Eylülün serin rüzgarları, Kasımın keskin ayazı derken Aralık geldi çattı. 
Doğanın en belirgin değişimlerinden birine şahitlik ediyor Aralık ayı. Yazdan kışa mevsim geçişinin yanı sıra, insanlarda da bu geçişime şahitlik ediyoruz. Ruhsal sorunları olan insanların her mevsim geçişlerinde olumsuz etkilendikleri aşikar. Bu süreç bazı insanlar için içten içe bir hesaplaşma, dinlenme, derinlere inme vaktidir. Ancak bu durum ruhsal açıdan tedavi gören insanları olumsuz etkilemektedir. Yazın o coşkulu enerjik halimizi bırakmış bulunuyoruz malesef. Ağaçlar çırılçıplak, gökyüzü daha gri, topraklar daha yumuşak.

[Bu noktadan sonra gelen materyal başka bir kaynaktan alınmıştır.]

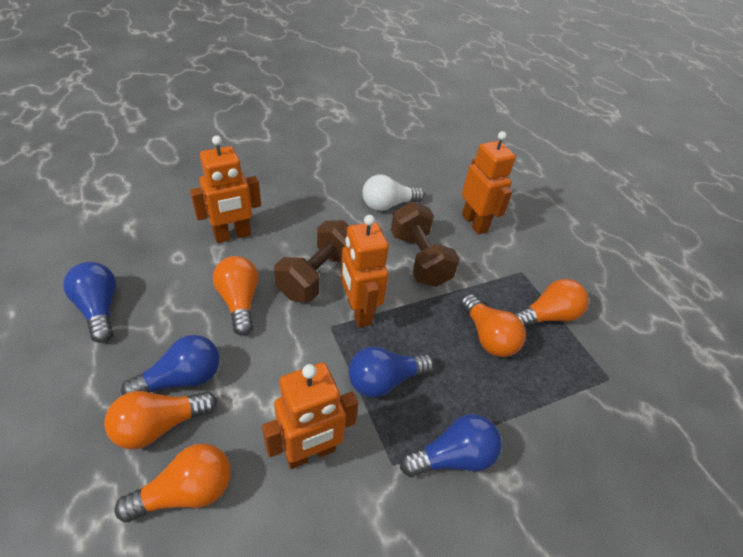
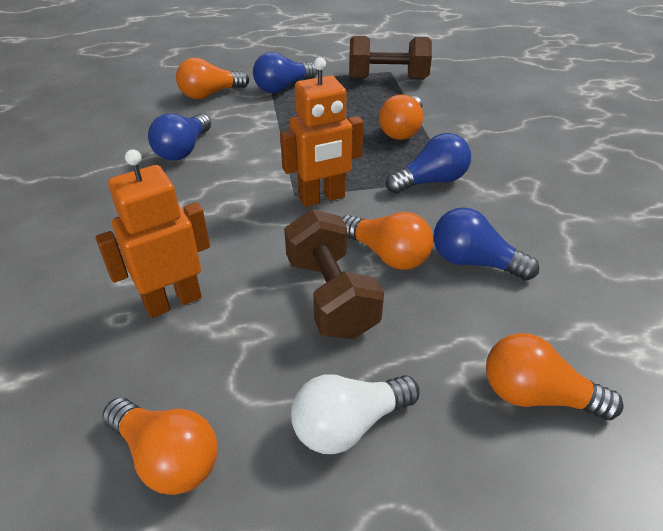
orange robot: [190,136,261,243] [262,363,358,469] [341,215,389,328] [462,131,516,234] = 4 -> [95,149,210,318] [280,57,364,207] = 2

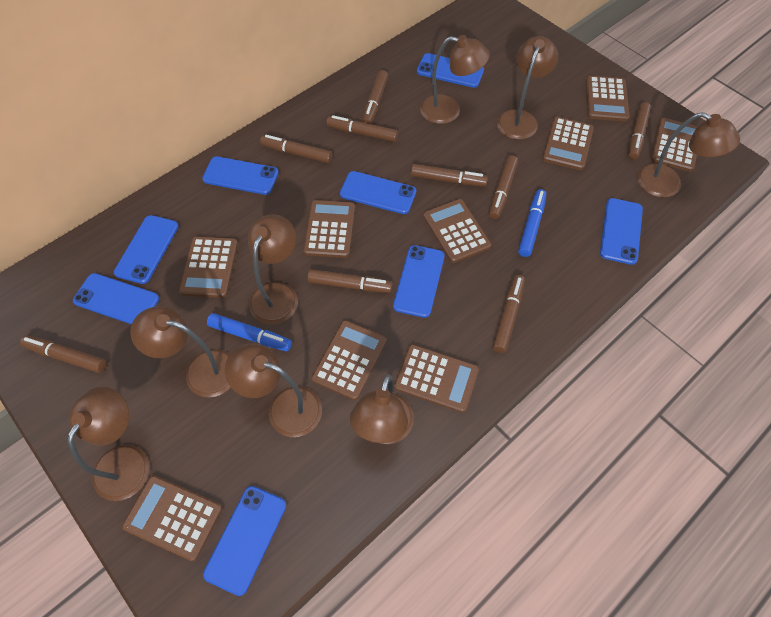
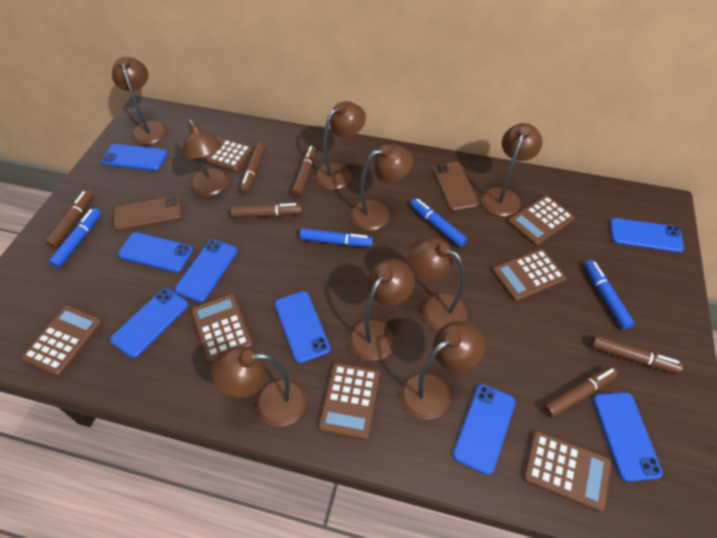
blue marker: [207,313,292,351] [518,189,547,257] = 2 -> [49,208,101,268] [300,228,373,247] [410,198,467,247] [584,260,635,329] = 4
brown calculator: [122,476,222,561] [179,237,238,298] [303,200,355,258] [311,320,387,400] [394,344,479,413] [423,199,491,263] [542,117,594,170] [585,76,630,122] [650,118,698,172] = 9 -> [21,305,103,376] [191,294,253,363] [194,136,253,172] [318,363,380,440] [492,249,567,302] [508,195,575,246] [523,431,612,512] = 7
brown lamp: [67,387,150,501] [130,306,231,397] [225,343,322,437] [248,214,298,325] [350,374,414,444] [420,35,490,124] [497,36,558,140] [637,112,740,198] = 8 -> [112,57,167,145] [183,120,229,196] [212,346,307,427] [315,101,366,190] [349,259,415,361] [350,144,413,230] [400,321,485,420] [409,238,468,330] [481,123,542,216] = 9
brown marker: [20,335,106,373] [260,135,332,163] [308,269,392,293] [327,115,398,142] [362,70,388,124] [411,164,488,186] [489,155,518,219] [493,275,525,353] [628,102,651,160] = 9 -> [45,190,94,248] [230,203,302,218] [239,143,266,194] [291,146,317,197] [543,366,618,418] [591,335,683,373] = 6
brown phone: none = 0 -> [113,196,182,231] [433,162,479,211] = 2

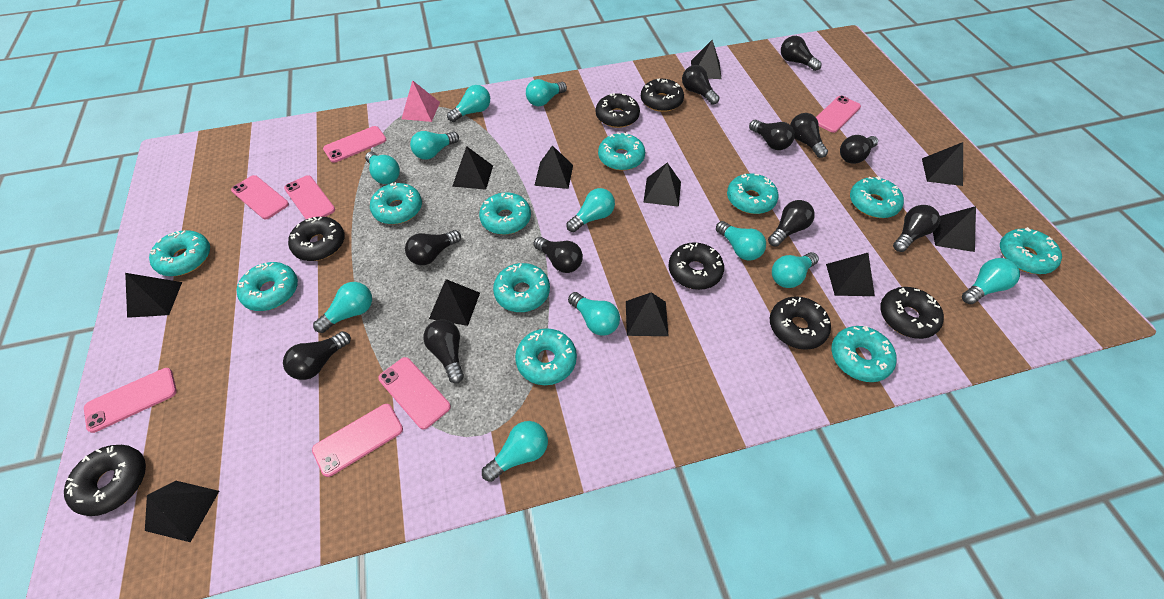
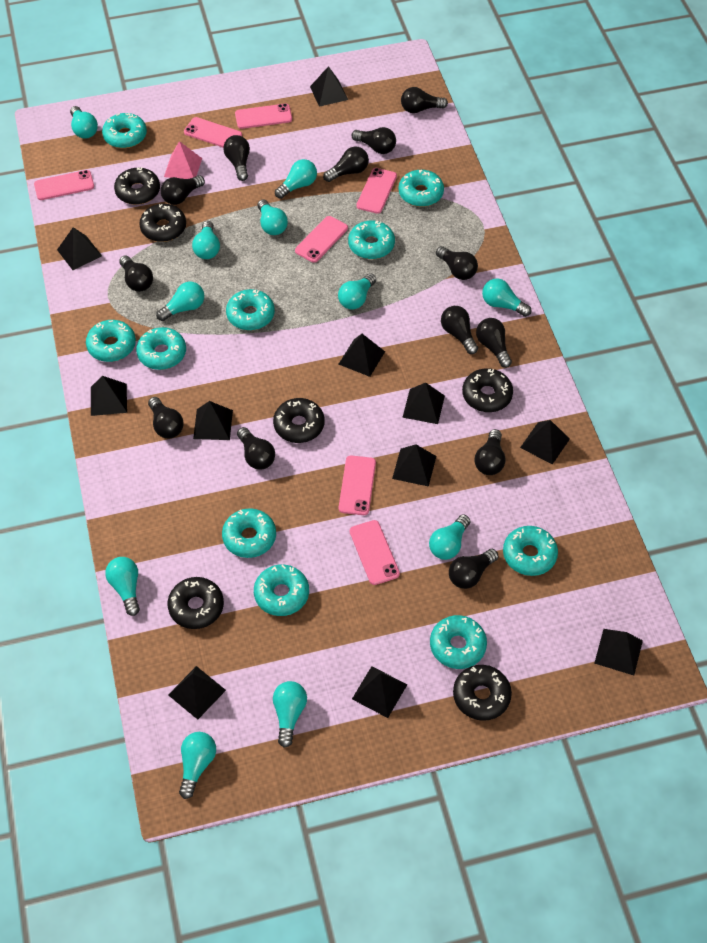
black donut: [64,445,146,516] [288,217,345,261] [596,93,640,128] [641,78,684,112] [669,242,724,290] [770,296,831,350] [880,287,944,339] = 7 -> [114,167,160,205] [139,204,186,242] [167,577,224,629] [273,398,325,443] [453,665,512,721] [462,368,513,412] = 6
black light bulb: [283,331,351,380] [405,230,461,265] [423,319,464,383] [533,237,583,273] [682,65,719,105] [749,120,795,150] [768,200,815,247] [781,36,822,71] [790,113,828,158] [840,135,878,164] [893,205,940,252] = 11 -> [119,255,153,292] [148,397,184,438] [161,175,205,205] [223,135,250,181] [237,427,275,470] [323,147,369,182] [351,127,396,154] [401,87,448,113] [436,246,478,280] [441,306,478,354] [449,549,499,589] [475,429,506,475] [476,318,512,368] = 13
turquoise donut: [149,230,210,276] [237,262,298,311] [370,182,422,224] [479,192,531,235] [493,263,550,312] [515,328,577,385] [598,132,645,171] [727,174,779,214] [831,326,897,382] [850,176,904,218] [1000,227,1062,274] = 11 -> [86,320,136,362] [102,113,147,148] [136,327,186,370] [222,508,276,558] [226,289,275,330] [254,564,309,616] [348,221,395,259] [399,170,444,207] [430,615,487,669] [503,526,558,576] = 10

Güneş daha kısa süreli vaadlerdeyken bulutlar bu vaadleri destekler biçimde. 
Kış ayı aynı zamanda insanların kendilerini yenileme zamanıdır. 
Dışarının soğuğundan evimizin sıcak güvenli atmosferine koşturduğumuz akşamları sıcak çay, kahve veya sahleplerin hatta bozaların içildiği belki yanında okunacak kitaplarımızın olduğu zamanlara geldiğimizin kanıtıdır kış ayları. 
Eski yıllara göre yoğun kar yağışı olmasa da yağdığı zamanlarda pencereden düşen bembeyaz kar tanelerini izlemeyi özellikle belirtmek istiyorum. 
Kışın en sihirli anı ise Yeni yıldır. Her sene Aralık ayı bize yeni yılında heyecanını katar. Geride bıraktıklarımızın yerini taze başlangıçlıklar almaktadır. 
Kış bize bembeyaz bir sayfa sunmaktadır tıpkı dışarıda yağan lekesiz kar taneleri gibi.